「め・じ・と・ま」で授業力を
杉 澤 周 一
 本校も例にもれず経験年数が少ない教員が非常に多い。昨年度末の学校評価で、切実に「授業力をもっと身につけたい」という願いが多数を占めた。
 滋賀県や東近江市が学力向上策を推進する上で、どの教科の授業構想や学習展開においても「め・じ・と・ま」を大切にしようと呼びかけている。本校では,本年度は切実な願いに応え、これを内容とし実践的な研究に取り組むことになった。

「め・じ・と・ま」は、基本的な授業展開の頭文字である。
【め】めあてをもつ学習活動
【じ】自力解決や自分の思い・考えをもつ学習活動
【と】友だちと交流し共に学び合う学習活動 ペア・小グループ・一斉学習 
【ま】まとめの学習活動

 どの授業においても【め】【ま】はあり,【じ】【と】は多くの授業内容に応じて工夫して展開することになるだろう。今,本校で各展開で、国語科においては特に次のようなことを大切にしようと話し合い実践に生かしている。

【め】この導入段階において,個々と集団が,学習目標と内容,方法などに向き合い,関心・意欲とともに学習の見通しを持たせる。興味,必要感とともに関心・意欲を喚起し,主体性を引き出したい。目標の焦点化,明確化は,わかりやすさ,子ども相互や教師の評価が的を射たものになり,学習成果につながりやすいと考えられる。

【じ】学習テーマや課題,発問について,理解,思考・判断・表現等の学習活動をする。教科書を読んで考える,問題を解く,線を引く,印をつける,ノートに書く,観察をする,メモをとるなどの個々の学習活動。この学習機会を保障して個々の学びの土台づくりをして集団学習につなぐ。

【と】ペア・4人グループ,一斉による理解,思考・判断・表現など,話し合い聞き合い,発表などの交流の学習活動。本校においては,「ひびきあい まなびあい」と名付けて,複数で学習し合い,考え・思いを広げ深める,自信・安心,確かさを得る,新たな疑問や課題に発展する,結論を得る,真実に迫る,創造するなどにより,個々の学びを変容させる集団学習の機会とする。
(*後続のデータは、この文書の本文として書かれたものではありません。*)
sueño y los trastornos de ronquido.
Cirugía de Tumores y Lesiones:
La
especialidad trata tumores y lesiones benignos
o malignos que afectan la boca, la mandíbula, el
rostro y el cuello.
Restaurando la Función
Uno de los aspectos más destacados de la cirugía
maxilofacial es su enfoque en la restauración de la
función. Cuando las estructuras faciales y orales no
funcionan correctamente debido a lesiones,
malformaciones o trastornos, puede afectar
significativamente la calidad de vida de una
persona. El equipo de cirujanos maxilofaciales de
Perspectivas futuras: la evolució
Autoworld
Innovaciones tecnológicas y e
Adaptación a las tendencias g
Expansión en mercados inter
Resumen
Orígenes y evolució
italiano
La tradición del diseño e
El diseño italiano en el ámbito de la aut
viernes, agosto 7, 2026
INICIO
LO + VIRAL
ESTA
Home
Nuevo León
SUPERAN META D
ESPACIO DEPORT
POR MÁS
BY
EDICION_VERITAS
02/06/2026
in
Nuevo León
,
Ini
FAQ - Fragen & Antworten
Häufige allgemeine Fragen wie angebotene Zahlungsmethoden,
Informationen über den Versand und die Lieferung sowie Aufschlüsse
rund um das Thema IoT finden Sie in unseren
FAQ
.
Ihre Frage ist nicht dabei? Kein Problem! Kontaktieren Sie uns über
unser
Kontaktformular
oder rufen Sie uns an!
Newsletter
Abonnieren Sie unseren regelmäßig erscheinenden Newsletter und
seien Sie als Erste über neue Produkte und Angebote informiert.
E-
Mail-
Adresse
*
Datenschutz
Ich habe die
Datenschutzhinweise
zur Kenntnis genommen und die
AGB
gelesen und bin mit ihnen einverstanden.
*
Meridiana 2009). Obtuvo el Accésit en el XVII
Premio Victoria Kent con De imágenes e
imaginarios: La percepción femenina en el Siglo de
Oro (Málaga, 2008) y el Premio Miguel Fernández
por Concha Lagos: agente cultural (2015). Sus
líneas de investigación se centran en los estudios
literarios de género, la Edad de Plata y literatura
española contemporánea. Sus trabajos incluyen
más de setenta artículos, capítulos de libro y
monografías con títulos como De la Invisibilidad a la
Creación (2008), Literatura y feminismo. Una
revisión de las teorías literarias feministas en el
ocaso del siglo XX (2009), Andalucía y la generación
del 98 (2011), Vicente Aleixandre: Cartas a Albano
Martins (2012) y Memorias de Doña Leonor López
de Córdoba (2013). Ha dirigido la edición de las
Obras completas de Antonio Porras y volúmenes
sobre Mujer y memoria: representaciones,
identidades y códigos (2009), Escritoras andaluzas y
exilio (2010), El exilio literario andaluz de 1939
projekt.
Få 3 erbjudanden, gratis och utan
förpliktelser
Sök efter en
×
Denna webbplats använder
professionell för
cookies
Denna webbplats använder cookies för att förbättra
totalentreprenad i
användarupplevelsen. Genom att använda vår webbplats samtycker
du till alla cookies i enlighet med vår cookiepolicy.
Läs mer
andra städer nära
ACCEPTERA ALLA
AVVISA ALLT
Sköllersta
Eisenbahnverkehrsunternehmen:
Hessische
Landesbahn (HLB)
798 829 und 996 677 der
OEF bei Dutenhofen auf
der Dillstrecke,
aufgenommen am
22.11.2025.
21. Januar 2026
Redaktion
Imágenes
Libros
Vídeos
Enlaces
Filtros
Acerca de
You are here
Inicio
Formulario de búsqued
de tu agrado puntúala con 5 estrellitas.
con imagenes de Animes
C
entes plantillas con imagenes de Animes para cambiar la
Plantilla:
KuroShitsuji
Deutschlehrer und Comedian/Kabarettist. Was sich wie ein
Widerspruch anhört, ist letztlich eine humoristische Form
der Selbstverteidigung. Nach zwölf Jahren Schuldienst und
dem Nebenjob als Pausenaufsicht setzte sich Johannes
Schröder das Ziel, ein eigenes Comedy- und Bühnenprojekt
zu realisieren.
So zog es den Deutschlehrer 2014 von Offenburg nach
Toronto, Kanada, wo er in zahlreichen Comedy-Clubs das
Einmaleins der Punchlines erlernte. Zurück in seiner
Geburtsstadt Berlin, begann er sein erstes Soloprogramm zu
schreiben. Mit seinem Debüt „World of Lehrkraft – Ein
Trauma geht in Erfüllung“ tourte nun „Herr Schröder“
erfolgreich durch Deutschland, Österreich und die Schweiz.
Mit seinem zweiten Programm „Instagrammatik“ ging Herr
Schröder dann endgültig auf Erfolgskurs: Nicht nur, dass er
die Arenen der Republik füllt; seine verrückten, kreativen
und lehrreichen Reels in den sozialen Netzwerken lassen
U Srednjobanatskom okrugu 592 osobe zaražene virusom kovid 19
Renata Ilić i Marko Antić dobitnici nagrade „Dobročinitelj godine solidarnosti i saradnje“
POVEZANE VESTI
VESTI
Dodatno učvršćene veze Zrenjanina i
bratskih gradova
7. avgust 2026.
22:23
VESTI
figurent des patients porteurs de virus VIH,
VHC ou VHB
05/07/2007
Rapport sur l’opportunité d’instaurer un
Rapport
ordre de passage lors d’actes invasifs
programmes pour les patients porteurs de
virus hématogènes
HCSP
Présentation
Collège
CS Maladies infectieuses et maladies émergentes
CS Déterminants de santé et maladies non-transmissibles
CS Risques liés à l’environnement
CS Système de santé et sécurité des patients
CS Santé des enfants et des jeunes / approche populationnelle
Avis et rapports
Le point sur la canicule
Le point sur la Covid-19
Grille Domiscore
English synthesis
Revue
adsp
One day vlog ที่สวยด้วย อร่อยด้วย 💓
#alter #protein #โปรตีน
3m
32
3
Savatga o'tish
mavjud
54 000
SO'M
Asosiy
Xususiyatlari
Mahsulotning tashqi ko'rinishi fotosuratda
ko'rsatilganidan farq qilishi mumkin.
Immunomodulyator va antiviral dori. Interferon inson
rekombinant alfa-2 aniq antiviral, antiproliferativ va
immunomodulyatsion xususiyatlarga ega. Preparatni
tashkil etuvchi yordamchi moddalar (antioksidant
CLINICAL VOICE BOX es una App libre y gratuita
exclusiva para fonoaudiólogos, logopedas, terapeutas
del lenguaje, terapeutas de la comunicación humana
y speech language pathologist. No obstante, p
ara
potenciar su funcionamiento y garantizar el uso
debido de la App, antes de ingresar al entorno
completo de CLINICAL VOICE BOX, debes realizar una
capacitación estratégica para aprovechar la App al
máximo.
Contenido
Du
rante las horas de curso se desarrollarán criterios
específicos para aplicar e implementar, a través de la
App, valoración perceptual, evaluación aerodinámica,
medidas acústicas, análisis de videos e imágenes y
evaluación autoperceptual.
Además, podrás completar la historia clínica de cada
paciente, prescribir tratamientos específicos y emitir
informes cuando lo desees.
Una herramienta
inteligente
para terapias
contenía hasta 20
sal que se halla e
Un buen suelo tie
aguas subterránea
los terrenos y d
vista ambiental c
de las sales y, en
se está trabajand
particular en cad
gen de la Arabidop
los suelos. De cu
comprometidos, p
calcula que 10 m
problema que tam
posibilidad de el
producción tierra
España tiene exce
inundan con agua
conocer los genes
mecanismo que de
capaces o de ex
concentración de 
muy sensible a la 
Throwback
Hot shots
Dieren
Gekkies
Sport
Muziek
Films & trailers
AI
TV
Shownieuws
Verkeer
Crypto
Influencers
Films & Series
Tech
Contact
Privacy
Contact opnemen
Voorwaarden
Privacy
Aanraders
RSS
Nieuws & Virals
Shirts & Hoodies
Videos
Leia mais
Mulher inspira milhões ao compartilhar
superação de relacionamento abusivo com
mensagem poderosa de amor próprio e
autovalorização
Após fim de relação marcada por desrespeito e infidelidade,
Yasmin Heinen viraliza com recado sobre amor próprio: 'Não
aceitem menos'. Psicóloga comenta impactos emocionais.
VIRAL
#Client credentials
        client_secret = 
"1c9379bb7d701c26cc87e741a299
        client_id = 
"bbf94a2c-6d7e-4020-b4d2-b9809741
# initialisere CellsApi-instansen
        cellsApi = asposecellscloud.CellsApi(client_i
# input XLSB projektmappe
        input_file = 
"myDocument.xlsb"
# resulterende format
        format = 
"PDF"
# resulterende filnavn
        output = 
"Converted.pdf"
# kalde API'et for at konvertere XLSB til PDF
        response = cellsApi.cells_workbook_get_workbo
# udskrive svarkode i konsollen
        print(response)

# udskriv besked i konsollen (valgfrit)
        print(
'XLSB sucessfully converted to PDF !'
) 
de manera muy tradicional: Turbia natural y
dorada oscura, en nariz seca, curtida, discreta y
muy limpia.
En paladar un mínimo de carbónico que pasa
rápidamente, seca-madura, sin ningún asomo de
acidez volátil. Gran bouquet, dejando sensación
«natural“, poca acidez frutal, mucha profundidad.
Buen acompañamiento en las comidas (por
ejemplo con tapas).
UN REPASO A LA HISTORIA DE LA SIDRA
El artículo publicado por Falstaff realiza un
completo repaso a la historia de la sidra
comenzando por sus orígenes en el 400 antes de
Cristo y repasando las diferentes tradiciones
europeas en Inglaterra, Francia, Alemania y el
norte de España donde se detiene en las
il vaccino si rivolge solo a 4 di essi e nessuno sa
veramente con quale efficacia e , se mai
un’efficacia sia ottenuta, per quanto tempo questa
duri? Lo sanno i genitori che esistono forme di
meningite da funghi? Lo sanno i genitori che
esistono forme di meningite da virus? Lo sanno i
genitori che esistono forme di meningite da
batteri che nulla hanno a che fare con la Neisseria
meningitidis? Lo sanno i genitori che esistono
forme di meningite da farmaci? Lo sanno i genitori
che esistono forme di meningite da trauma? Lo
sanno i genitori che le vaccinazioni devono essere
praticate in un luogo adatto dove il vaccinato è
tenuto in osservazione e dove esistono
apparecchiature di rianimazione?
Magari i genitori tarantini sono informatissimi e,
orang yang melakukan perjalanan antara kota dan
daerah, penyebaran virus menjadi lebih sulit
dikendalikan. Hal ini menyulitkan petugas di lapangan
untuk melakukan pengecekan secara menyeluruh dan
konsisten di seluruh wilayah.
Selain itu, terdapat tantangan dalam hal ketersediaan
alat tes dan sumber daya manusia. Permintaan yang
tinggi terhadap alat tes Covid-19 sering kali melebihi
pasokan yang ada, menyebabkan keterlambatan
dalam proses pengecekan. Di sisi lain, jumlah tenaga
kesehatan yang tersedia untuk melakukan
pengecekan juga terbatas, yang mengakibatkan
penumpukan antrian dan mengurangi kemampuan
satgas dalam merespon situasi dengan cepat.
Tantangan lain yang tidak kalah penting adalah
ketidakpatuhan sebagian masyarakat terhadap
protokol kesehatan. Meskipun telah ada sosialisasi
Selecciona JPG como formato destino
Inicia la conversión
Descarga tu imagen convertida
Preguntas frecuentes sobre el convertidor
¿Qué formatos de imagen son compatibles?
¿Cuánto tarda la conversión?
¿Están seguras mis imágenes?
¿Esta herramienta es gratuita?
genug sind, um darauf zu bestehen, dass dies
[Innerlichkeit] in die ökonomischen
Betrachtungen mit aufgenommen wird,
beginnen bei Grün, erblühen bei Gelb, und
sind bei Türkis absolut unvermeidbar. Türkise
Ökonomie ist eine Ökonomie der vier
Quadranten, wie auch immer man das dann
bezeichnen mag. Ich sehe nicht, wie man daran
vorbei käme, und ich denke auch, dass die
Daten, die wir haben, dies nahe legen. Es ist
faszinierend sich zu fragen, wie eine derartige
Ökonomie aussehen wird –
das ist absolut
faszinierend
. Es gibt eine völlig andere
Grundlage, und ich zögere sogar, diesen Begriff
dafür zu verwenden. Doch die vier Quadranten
特に,「話し合い」は、課題に応じて話し合い方が違 うことを念頭に丁寧に指導する。

【ま】学びをふり返り,できたことわかったことなど学びの変容を自覚する。本文をもう一度読んで確かめる。もう一度,類題を解く。わかったことをノートにまとめる。目標と内容に照らし,それらに応じた学習活動で,自分の変容を覚し,メタ認知をできると力の定着につながると考えられる。また、「まとめ」の段階の学習は,もう一度読むことや書くことを通して「めあて」に照らし学びの変容を自覚できるようにする。

 これらの学習活動において,ノートを通して個々の学びの変容が自覚できることを大切にしようとしている。課題を明確にし個々の考え・思いを書き,【と】の学習活動「ひびきあいまなびあい」で,補充,付け加え,変える,新たな疑問・課題,削除,もう一度書き直すなどにより変容し,まとめの段階でその学びを自覚できるようにする。国語のノートならば,右から左のページに,個→交流→個の記述がくり返えされ,その流れ をふり返り,最後の個々のまとめの記述などで変容を自覚できる。